入社してらからというもの、俊介は毎日が光のように過ぎ去っていくほど忙しくなった。

 執事としての仕事にプラスして聖の会社での仕事をサポートするわけだから、いくら俊介がその実力を買われて秘書になったのだとしても大変なことに変わりない。

 だがそんなことよりも気になることがあった。本堂のことだ。

 あれから自分の目の前では特に変わった行動は見せていない。不真面目なのは相変わらずで、補佐のくせに聖には非協力的だ。

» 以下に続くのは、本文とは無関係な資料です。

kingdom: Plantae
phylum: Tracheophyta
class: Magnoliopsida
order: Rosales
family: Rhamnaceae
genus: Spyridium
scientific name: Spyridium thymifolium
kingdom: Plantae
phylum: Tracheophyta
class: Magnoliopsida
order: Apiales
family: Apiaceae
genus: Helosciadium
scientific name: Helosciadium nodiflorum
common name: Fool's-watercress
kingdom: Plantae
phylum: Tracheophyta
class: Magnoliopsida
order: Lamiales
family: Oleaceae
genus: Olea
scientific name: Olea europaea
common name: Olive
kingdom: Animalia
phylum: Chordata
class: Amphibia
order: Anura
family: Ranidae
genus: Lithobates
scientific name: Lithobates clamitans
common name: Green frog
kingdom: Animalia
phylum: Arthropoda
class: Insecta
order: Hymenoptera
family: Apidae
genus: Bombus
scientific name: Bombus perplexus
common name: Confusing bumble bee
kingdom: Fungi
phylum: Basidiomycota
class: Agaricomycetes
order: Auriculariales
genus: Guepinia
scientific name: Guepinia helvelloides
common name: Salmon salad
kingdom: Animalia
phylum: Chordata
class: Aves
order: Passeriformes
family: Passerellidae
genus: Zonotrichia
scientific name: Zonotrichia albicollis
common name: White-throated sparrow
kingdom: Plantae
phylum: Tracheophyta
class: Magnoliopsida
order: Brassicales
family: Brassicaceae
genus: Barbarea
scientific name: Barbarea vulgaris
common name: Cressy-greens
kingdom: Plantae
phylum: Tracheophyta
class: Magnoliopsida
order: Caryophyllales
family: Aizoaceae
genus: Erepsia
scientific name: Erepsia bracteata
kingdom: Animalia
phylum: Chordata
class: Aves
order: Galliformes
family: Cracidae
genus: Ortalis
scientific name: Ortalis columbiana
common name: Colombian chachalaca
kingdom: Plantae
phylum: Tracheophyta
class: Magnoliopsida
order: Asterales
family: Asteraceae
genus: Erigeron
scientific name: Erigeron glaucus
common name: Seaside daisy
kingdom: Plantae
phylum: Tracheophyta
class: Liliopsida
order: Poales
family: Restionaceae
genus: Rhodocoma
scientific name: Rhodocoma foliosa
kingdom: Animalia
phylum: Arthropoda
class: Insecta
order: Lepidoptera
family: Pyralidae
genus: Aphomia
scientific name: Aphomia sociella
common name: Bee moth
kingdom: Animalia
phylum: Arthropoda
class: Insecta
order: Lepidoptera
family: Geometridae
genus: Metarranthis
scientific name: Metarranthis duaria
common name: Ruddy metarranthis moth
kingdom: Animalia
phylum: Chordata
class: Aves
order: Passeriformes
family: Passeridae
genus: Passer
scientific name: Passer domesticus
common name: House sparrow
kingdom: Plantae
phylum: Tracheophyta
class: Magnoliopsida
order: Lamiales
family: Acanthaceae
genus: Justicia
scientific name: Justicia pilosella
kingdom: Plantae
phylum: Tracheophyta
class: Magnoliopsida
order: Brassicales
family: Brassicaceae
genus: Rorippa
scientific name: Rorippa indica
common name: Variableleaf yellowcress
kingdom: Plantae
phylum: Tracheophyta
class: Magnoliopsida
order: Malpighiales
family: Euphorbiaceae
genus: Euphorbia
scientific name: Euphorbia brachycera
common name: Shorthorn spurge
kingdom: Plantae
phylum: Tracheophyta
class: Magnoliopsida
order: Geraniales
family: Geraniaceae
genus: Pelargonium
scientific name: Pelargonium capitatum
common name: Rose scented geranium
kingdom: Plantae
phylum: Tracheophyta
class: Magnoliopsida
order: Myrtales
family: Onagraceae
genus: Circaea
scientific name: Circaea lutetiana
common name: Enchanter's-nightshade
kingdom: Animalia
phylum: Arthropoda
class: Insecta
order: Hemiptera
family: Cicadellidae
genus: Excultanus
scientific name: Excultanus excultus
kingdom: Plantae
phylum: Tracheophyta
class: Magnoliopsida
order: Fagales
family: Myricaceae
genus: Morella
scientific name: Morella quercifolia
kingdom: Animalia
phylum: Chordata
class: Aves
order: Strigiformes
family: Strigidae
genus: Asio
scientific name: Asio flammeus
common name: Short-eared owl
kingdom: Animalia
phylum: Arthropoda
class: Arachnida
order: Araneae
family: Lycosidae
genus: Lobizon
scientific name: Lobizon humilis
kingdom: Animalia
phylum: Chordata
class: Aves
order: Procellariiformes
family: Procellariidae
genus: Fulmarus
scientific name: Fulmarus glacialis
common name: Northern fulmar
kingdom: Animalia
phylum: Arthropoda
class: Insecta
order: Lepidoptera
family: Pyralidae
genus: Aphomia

 こんな社員でも本社ではトップの営業成績を誇っていたというから驚きだ。

 同じ部屋で仕事しているが、仕事中は基本的にパソコンに向き合っている。時折聖に呼ばれて執務室へ行くが、変わったことはなさそうだった。

 俊介は資料をまとめて、聖のいる執務室の扉を叩いた。中から声がして、扉を開ける。聖はデスクについて書類を見ていたようだ。

「聖、定例会議の議題一覧だ。会議の前に目を通しておいてくれ」

 資料の束を手渡すと、聖はパラパラとめくって中を確認する。

 聖の机の上には既にいくつかの紙の束が置かれていた。恐らく本堂が渡した書類だろう。

「あれ? 決算書は?」

「あ……そうだったな。悪い、すぐに用意する」

「まだ時間があるから急がなくても大丈夫よ。用意できたらそこに置いておいてね」

「ああ」

 聖は賢い。入社したばかりの頃は会社の全体像を把握するので忙しかったが、それも終わって既に正義の代わりを務めるべく仕事の引き継ぎも行なっている。

 正義はそう遠くない未来に聖にその座を譲るつもりなのだろう。

 だが、聖はまだ二十代だ。代わりを務めるには早すぎる。それにそうすれば、彼女が望む自由はもっとなくなるだろう────。